The driver crowed approvingly.

“See?” He told me in Arabic. “You DO speak Arabic!” I had insisted, earlier, that I did not.

I thought about how normally, I believe that claiming to “know” a language means being able to read, appreciate, and interpret its poetry. But I’m not at a very poetic point in my life. And anyway, I used to be able to read Goethe in the original German – but I sure as hell couldn’t scream at a man about what exactly I want him to do with his mother (yes, this is sexist – at least sexist in a way that the word “motherfucker” is, or used to be). I can sing a children’s song in Arabic – but I don’t think that actually counts.

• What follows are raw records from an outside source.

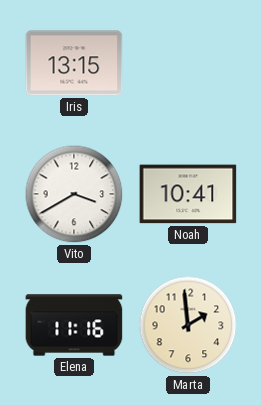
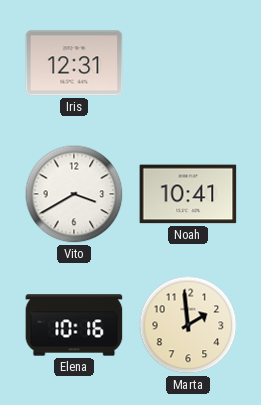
Iris: 13:15 -> 12:31
Elena: 11:16 -> 10:16
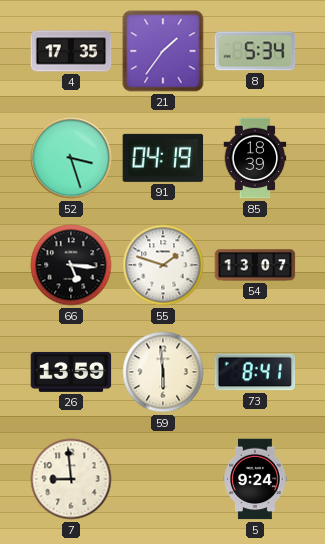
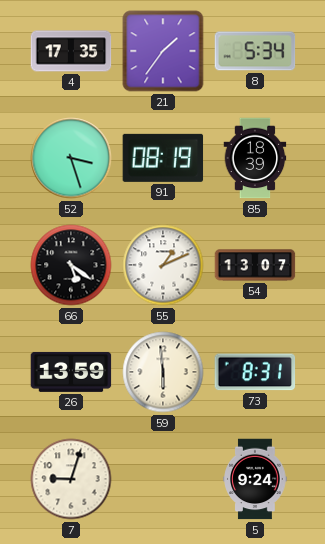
91: 04:19 -> 08:19
66: 5:16 -> 5:21
55: 1:48 -> 1:11
73: 8:41 -> 8:31
7: 8:59 -> 9:03
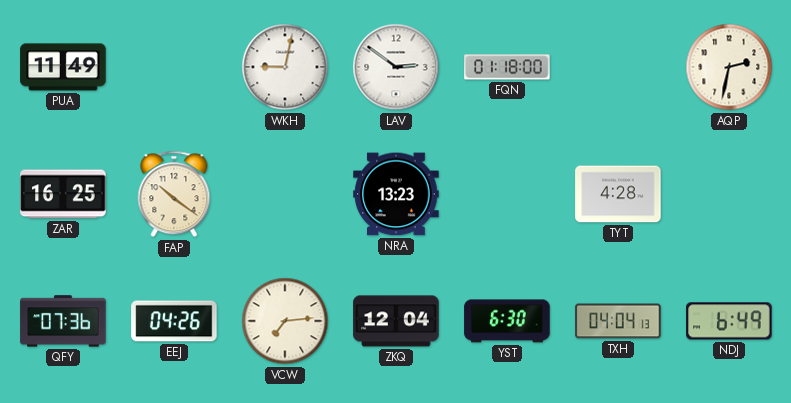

I was still swaying a little when the driver dropped me off a little way’s past the First Circle. “You will be OK,” he told me, and his fingers floated in the air, describing something intangible, but, I think, pretty. What, in my future, could possibly be pretty? An errant strawberry shortcake sunset I might actually notice? A very good drink? I did take his gesture as a kind of prophecy. The universe will right itself. The Arab romantics will crowd my bookshelves. I’ll stop getting carsick, heartsick and headsick.

Until then, Patrick Wolf takes care of my needs when I crawl home and put a damp cloth on my forehead:

I know he talks about a Monday morning, but this is just as applicable for a Friday morning (or a Saturday one, for those of you on a different week) – or any morning at all.

Do make sure to fix a really good screwdriver and wave it around in the air as you listen to this. I do think that the best screwdrivers are made with Nemiroff pepper vodka and a bit of fizzy water to dilute the orange juice. Pop a few ice cubes in as well.

Because, surprisingly, it is spring-time. The sparrows, and the cab drivers, and the cops, and the children – they all know it. Even my cats know it. They nap energetically. The skies know it. They ripple brilliantly with clouds and hail. Amman opens like a rusty locket – swears and smiles and shimmers, bursts with birds, hunches hill over hill, cries brake-fluid, purrs traffic – its insides like locks of hair from all of your loves, present and gone.

Happy Weekend, Happy Spring, Happy Drink-in-Hand.